*ASSIGNMENT:* Search term "Aster": please copy every line of the records below that contains it.

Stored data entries
=== Begin Enclosure ===

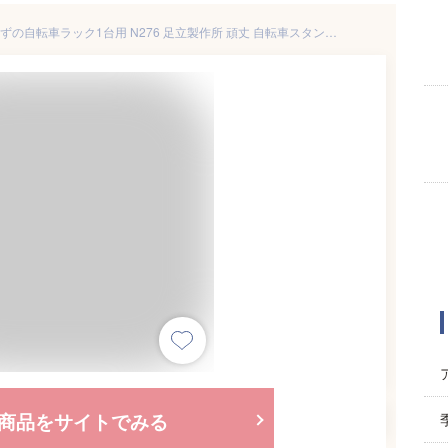
【ふるさと納税】スタンドいらずの自転車ラック1台用 N276 足立製作所 頑丈 自転車スタンド 駐輪 屋外 駐輪スペース 家庭用 燕三条 新潟 【018S066】
商品をサイトでみる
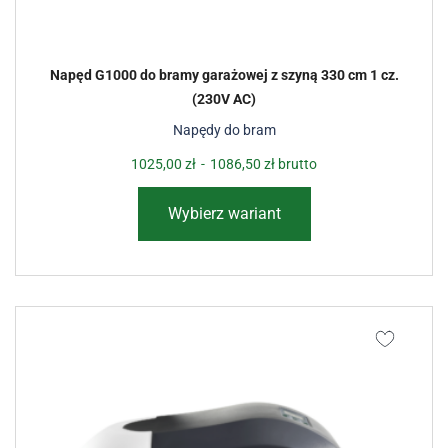
Napęd G1000 do bramy garażowej z szyną 330 cm 1 cz.
(230V AC)
Napędy do bram
1025,00
zł
-
1086,50
zł
brutto
Wybierz wariant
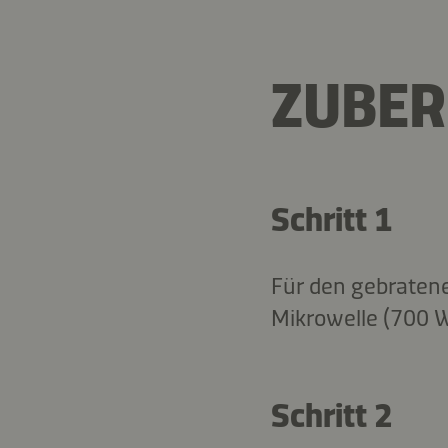
ZUBER
Schritt 1
Für den gebratene
Mikrowelle (700 W
Schritt 2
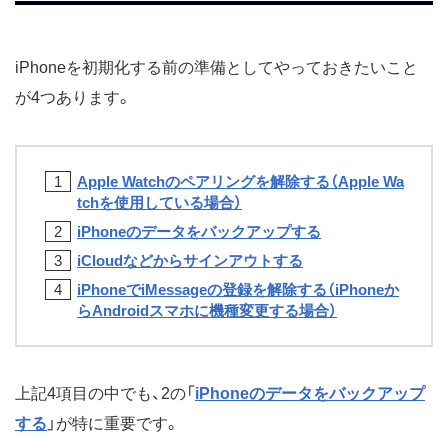
iPhoneを初期化する前の準備としてやっておきたいこと
が4つあります。
Apple Watchのペアリングを解除する（Apple Wa
tchを使用している場合）
iPhoneのデータをバックアップする
iCloudなどからサインアウトする
iPhoneでiMessageの登録を解除する（iPhoneか
らAndroidスマホに機種変更する場合）
上記4項目の中でも、2の「
iPhoneのデータをバックアップ
する
」が特に重要です。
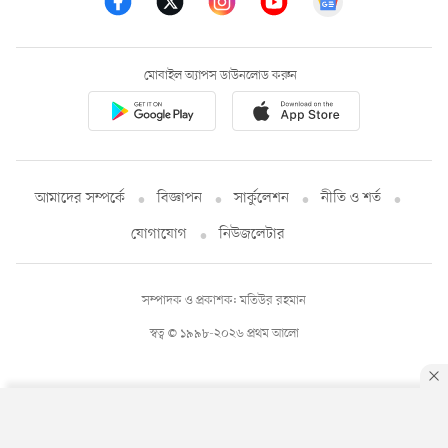
মোবাইল অ্যাপস ডাউনলোড করুন
আমাদের সম্পর্কে
বিজ্ঞাপন
সার্কুলেশন
নীতি ও শর্ত
যোগাযোগ
নিউজলেটার
সম্পাদক ও প্রকাশক: মতিউর রহমান
স্বত্ব © ১৯৯৮-২০২৬ প্রথম আলো
By using this site, you agree to our
Privacy Policy
.
OK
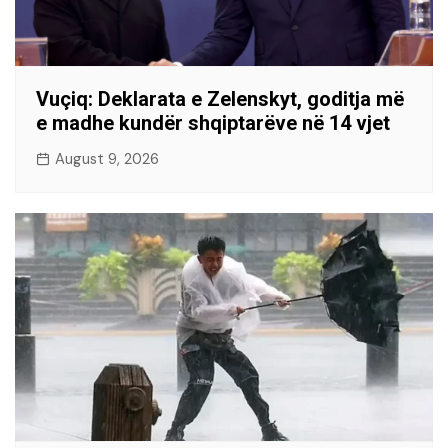
Vuçiq: Deklarata e Zelenskyt, goditja më
e madhe kundër shqiptarëve në 14 vjet
August 9, 2026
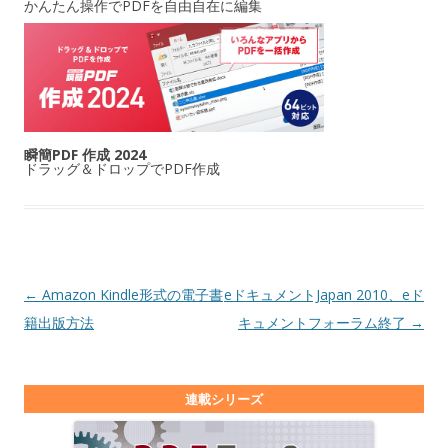
かんたん操作でPDFを自由自在に編集
瞬簡PDF 作成 2024
ドラッグ＆ドロップでPDF作成
投稿ナビゲーション
←
Amazon Kindle形式の電子書
eドキュメントJapan 2010、eド
籍出版方法
キュメントフォーラム終了
→
連載シリーズ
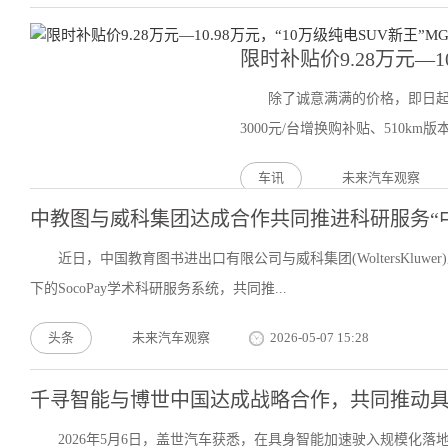
限时补贴价9.28万元—1
除了诚意满满的价格，即日起用
3000元/台增换购补贴、510km版本
车讯
未来汽车观察
中教图与威科集团达成合作共同推进科研服务“
近日，中国教育图书进出口有限公司与威科集团(WoltersKlu
下的SocoPay学术科研服务系统，共同推...
头条
未来汽车观察
2026-05-07 15:28
千寻智能与博世中国达成战略合作，共同推动
2026年5月6日，盖世汽车获悉，在具身智能加速驶入规模化落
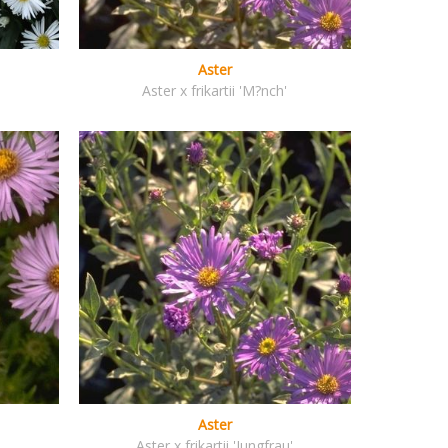
Aster
Aster x frikartii 'M?nch'
Aster
Aster x frikartii 'Jungfrau'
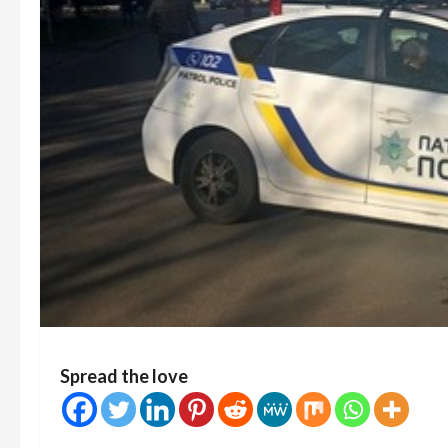
Spread the love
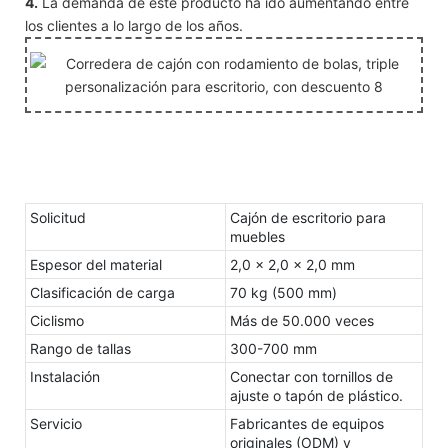
4.
La demanda de este producto ha ido aumentando entre
los clientes a lo largo de los años.
Solicitud
Cajón de escritorio para
muebles
Espesor del material
2,0 x 2,0 x 2,0 mm
Clasificación de carga
70 kg (500 mm)
Ciclismo
Más de 50.000 veces
Rango de tallas
300-700 mm
Instalación
Conectar con tornillos de
ajuste o tapón de plástico.
Servicio
Fabricantes de equipos
originales (ODM) y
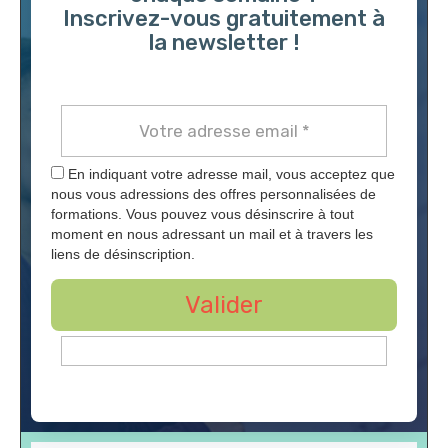
Inscrivez-vous gratuitement à
la newsletter !
En indiquant votre adresse mail, vous acceptez que
nous vous adressions des offres personnalisées de
formations. Vous pouvez vous désinscrire à tout
moment en nous adressant un mail et à travers les
liens de désinscription.
Valider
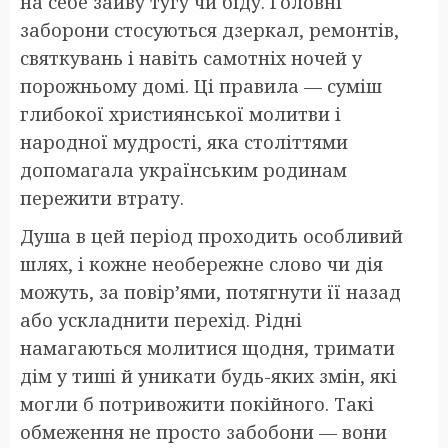
на себе зайву тугу чи біду. Головні
заборони стосуються дзеркал, ремонтів,
святкувань і навіть самотніх ночей у
порожньому домі. Ці правила — суміш
глибокої християнської молитви і
народної мудрості, яка століттями
допомагала українським родинам
пережити втрату.
Душа в цей період проходить особливий
шлях, і кожне необережне слово чи дія
можуть, за повір’ями, потягнути її назад
або ускладнити перехід. Рідні
намагаються молитися щодня, тримати
дім у тиші й уникати будь-яких змін, які
могли б потривожити покійного. Такі
обмеження не просто забобони — вони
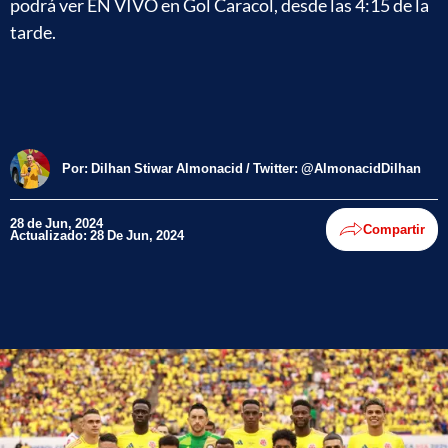
podrá ver EN VIVO en Gol Caracol, desde las 4:15 de la
tarde.
Por:
Dilhan Stiwar Almonacid / Twitter: @AlmonacidDilhan
28 de Jun, 2024
Compartir
Actualizado: 28 De Jun, 2024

=== End Enclosure ===

*EXPECTED ANSWER:*
Aster
Aster x frikartii 'M?nch'
Aster
Aster x frikartii 'Jungfrau'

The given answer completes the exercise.